2. **BRAINS_DICE**: Specialized brain registration model with Dice similarity and velocity field regularization. Larger but more accurate for brain images.
3. **SHAPES_DICE**: Generic shapes registration with Dice similarity and velocity field. Versatile for different types of images.

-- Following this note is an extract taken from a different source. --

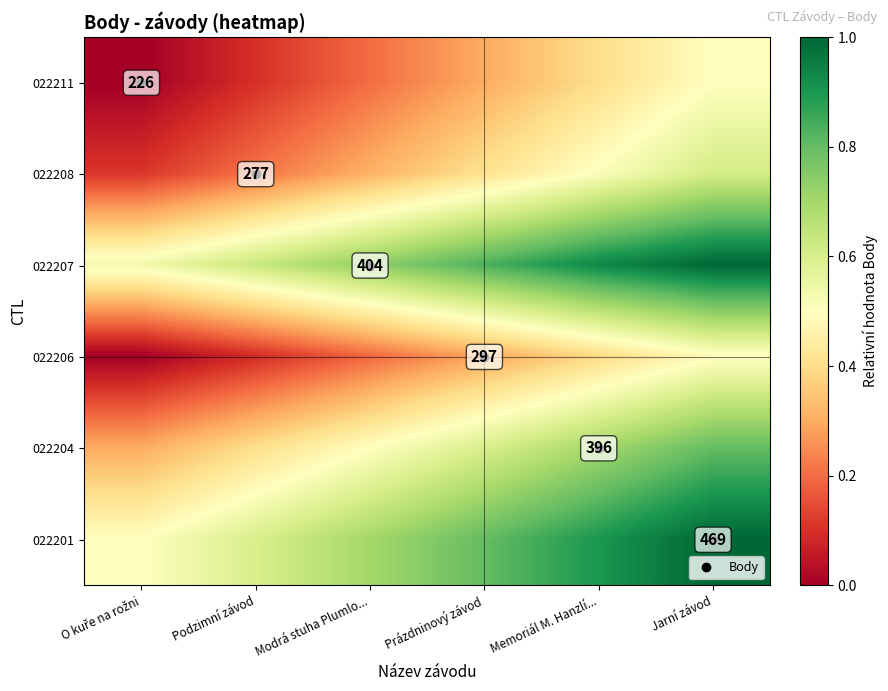

At which category is the sum across all series the highest?

Jarní závod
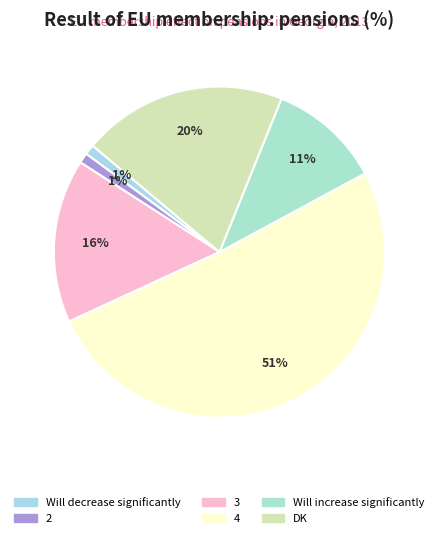

Between 3 and Will decrease significantly, which is larger?

3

> **Note:** The PyTorch version requires models in .pt format. The package will try to create placeholder models automatically. If this fails, you can create them manually with:
> ```bash
> python -m niiprep.convert_models
> ```
> Note that these are placeholder models without trained weights. The registration will still work, but may not be optimal.

## Python API

You can also use niiprep as a Python package:

```python
from niiprep import resample, register, nii_to_mp4

# Resample a NIfTI image
resample(
    input_path="input.nii.gz",
    output_path="resampled.nii.gz",
    target_spacing=(1.0, 1.0, 1.0)
)

# Register a moving image to a fixed image
register(
    fixed_path="fixed.nii.gz",
    moving_path="moving.nii.gz",
    output_path="registered.nii.gz",
    reg_type="syn"
)

# Convert a NIfTI image to MP4
nii_to_mp4(
    input_path="input.nii.gz",
    output_path="output.mp4",
    dimension=2,
    fps=10
)

# Register using VoxelMorph (requires voxelmorph package)
try:
    from niiprep import register_voxelmorph, ModelType
    
    # Using the default pre-trained model (T1_BRAIN)
    register_voxelmorph(
        moving_path="moving.nii.gz",
        fixed_path="fixed.nii.gz",
        moved_path="moved.nii.gz"
    )
    
    # Using a specific predefined model
    register_voxelmorph(
        moving_path="moving.nii.gz",
        fixed_path="fixed.nii.gz",
        moved_path="moved.nii.gz",
        model_type=ModelType.BRAINS_DICE  # Or use the string 'BRAINS_DICE'
    )
    
    # Or specify a custom model
    register_voxelmorph(
        moving_path="moving.nii.gz",
        fixed_path="fixed.nii.gz",
        moved_path="moved.nii.gz",
        model_path="path/to/custom/model.pt",
        warp_path="warp.nii.gz"  # Optional
    )
    
    # List available models
    from niiprep import list_available_models
    available_models = list_available_models()
    for name, desc in available_models.items():
        print(f"{name}: {desc}")
        
except ImportError:
    print("VoxelMorph not installed. Install with: pip install voxelmorph")
```

## License

MIT

## Contributing

Contributions are welcome! Please feel free to submit a Pull Request.